Though in terms of the above described strength of the end surface, data on surfaces divided using an N blade is favorable, there are problems, such that (1) intersection skipping occurs in cross scribing, (2) good catch is required for substrates having a high level of hardness on the surface, and (3) though a scribing method using inner cutting is required for glass having a thickness of 0.4 mm or less and glass of which the thickness has been reduced through chemical treatment, for example chemical etching, N blades cannot cope with this.
Meanwhile, in the case where it is desired for a scribing method using a P blade to be adopted, some sites of mass production for FPD panels require tasks that can be dealt with in conventional breaking processes, in which case introduction of a P blade does not necessarily become a solution. In addition, in terms of the strength of the end surface, use of a P blade is in some cases restricted.

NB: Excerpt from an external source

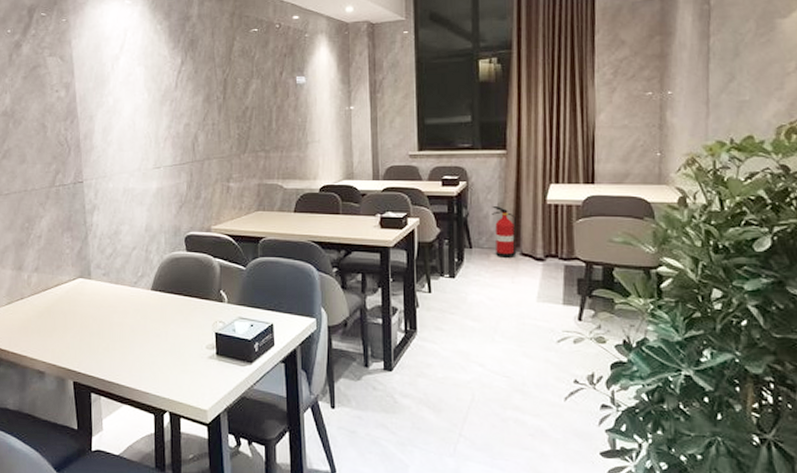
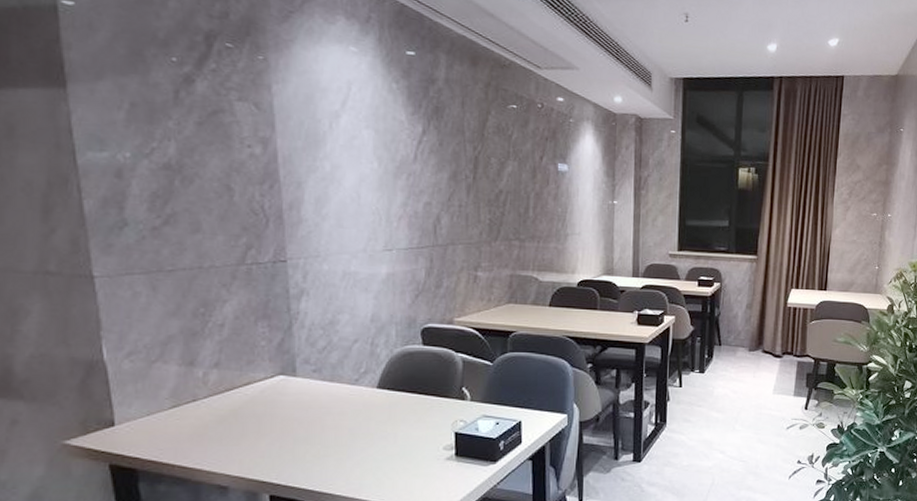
fire extinguisher: present [491,207,517,258] -> none [740,307,762,354]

Though the number of cases where a mother substrate which is a material for a panel substrate is chemically etched in order to reinforce the strength on the surface of the substrate in addition to improvement of the surface strength of substrates has been increasing, in such cases, the outer periphery of the substrate bulges and the scribing operation through “outer cutting” (outer cutting scribing operation) tends to become unstable. In addition, there has been a rising tendency of panel substrates used for portable terminals, such as cellular phones, becoming thinner and thinner with reduction in weight as a purpose, and problems arise with such substrates when an outer cutting scribing method using an N blade is adopted. The reason for this is that when an outer cutting scribing method is adopted for a thin substrate, impacts at the edge of the end surface of the substrate may cause chipping at the edge or cracking of the substrate itself when the cutter wheel rolls onto the substrate, and thus, the yield of products lowers. Accordingly, outer cutting scribing using an N blade cannot be adopted for thin substrates. However, N blades are blades with poor catch, and therefore, an inner cutting scribing method using such a blade cannot be adopted.
For the reasons described above, the user of the blade has required a blade having good catch on the surface of substrates, that is to say, a blade which makes it difficult for intersection skipping to occur and can secure quality for the end surface, so that the strength is approximately the same as that of N blades.